Сейчас ей это казалось ужасным. Никогда, никогда — повторяла она на манер заклинания. Я не отдамся им по доброй воле. Только «Взрыв»… если нет другого выхода. Дымка сделала «Взрыв», а до нее — Чайка, Чехарда, другие парни и девчата. Значит — можно. Это последнее оружие двенадцатой расы — отказ от мира, который хочет снова сделать их безмозглыми, холодными, бесчувственными куклами. Лучше умереть, чем быть вещью и жить по вложенной программе.
По таймеру — двух суток не прошло, как она стала человеком, а сколько она узнала нового и интересного! Она, как равная, знакомилась с людьми — и они не были для нее одинаковыми; одни нравились, другие настораживали, третьи удивляли. Не успела она приглядеться к Гребешку, как появился Звон, такой чудной, а с ним — странный, пока еще загадочный и таящий в себе массу неожиданностей мир улиц Города… Нет, пожалуй, не надо со Звоном заигрывать. То, что он рассказывал ей, очень уж похоже на сказки Гильзы о принцессах; что-то в его словах сквозит такое… выдуманное. Но она ему нравится, это уж точно. Иначе стал бы он за ней так увиваться! И это тоже странно — эта любовь. У Эмбер что ни песня была — то любовь, а что это, как оно выглядит — неясно. Поцелуи, объятия, взгляды — это все внешнее, а что в это время происходит внутри человека, в мыслях?.. То парень за девушкой ходит хвостом, а то наоборот. Главное для них — любить, говорить, видеть друг друга. И никакой выгоды, одно расстройство, слезы и терзания в разлуке. Странно, как странно… надо это исследовать, понять… Что такое — «любить»? например, люблю ли я Эмбер? Да, наверное. Она хорошая, хотя порой и резкая. Любимый — тот, кто для тебя хороший. Но я бы не стала просто так, без команды и по собственной инициативе, целовать ее. Значит, я недостаточно ее люблю. Может быть, любовь имеет свои степени, уровни влюбленности? Скажем, как голос — шепот, тихий голос, нормальный, громкий, крик…
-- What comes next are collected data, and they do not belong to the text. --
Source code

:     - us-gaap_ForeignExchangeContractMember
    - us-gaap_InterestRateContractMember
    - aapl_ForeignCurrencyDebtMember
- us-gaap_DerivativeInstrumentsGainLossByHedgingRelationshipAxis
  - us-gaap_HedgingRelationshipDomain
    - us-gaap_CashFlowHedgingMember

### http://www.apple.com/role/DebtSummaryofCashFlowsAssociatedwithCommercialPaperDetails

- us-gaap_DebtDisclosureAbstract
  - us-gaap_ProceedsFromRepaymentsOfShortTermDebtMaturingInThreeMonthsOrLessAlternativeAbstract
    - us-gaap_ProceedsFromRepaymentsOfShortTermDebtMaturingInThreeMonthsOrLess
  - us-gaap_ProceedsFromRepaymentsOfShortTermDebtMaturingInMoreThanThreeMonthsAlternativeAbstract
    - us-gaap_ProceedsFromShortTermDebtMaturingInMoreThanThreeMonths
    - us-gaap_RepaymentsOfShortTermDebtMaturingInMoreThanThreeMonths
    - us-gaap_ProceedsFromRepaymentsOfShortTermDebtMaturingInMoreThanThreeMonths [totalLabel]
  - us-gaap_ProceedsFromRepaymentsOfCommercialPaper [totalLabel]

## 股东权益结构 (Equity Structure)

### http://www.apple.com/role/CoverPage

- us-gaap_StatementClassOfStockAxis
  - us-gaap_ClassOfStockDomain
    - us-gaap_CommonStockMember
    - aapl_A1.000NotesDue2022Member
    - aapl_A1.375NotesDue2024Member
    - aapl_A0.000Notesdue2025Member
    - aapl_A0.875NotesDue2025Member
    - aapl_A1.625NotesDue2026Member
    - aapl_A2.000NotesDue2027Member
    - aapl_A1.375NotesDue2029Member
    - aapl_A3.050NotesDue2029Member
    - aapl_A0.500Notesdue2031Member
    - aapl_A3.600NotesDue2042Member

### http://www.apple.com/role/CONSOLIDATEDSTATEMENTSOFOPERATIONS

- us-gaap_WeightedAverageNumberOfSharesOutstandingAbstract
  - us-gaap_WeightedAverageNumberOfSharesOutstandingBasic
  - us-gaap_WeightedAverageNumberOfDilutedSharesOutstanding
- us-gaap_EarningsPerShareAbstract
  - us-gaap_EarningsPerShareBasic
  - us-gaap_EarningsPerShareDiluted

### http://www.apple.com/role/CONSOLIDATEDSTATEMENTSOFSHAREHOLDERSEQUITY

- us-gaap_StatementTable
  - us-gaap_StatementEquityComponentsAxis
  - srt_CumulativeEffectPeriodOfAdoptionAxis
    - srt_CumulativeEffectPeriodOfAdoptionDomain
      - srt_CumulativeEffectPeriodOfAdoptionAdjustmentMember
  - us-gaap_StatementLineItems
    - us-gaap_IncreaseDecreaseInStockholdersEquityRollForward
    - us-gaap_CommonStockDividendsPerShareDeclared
— СПИ, — в шутку приказала лежавшая с ней Косичка, — СПИ СЕЙЧАС ЖЕ!
— Я ДУМАЮ О ЛЮБВИ.
— ООО, КАК ТЫ ЗАГОВОРИЛА!.. ОН ТЕБЕ СИЛЬНО НРАВИТСЯ?
— МНЕ КАЖЕТСЯ, Я ПОКА ЕГО СЛАБО ЛЮБЛЮ, — не разобравшись в своих чувствах, Лильен решила быть сдержанной в оценках и не спешить с выводами. — НО ГОВОРИТЬ С НИМ ИНТЕРЕСНО. МНОГО УЗНАЕШЬ.
— НУУ, ЭТО НЕ ТО… ЛЮБИМЫЙ — ЭТО НЕ ИСТОЧНИК ИНФОРМАЦИИ, ЭТО…
— ЧТО — ЭТО?
— В ОБЩЕМ, НАДО НА НЕМ СОСРЕДОТОЧИТЬСЯ. ПОЧАЩЕ О НЕМ ДУМАТЬ — КАКОЙ ОН КРАСИВЫЙ И МИЛЫЙ. И ОН ПОСТЕПЕННО ПОНРАВИТСЯ.
— ЗАЧЕМ ОНИ НАС ЛЮБЯТ? — перебила ее Лильен. — КАКОВА ИХ ЦЕЛЕВАЯ МОТИВАЦИЯ?.. ОТВЕТЬ!
Косичка зафонила, словно ее радар с ума сошел. Возможно, это был смех, а может — замешательство. Она перешла на акустическую связь — то есть на шепот.
— Ишь ты… Это у них от природы; Иисус-Кришна-Будда им так велел — ну, и чтоб людская популяция не сокращалась.
— Я знаю — но функция воспроизводства для них не главная, раз они ею пренебрегают? Любовь важней?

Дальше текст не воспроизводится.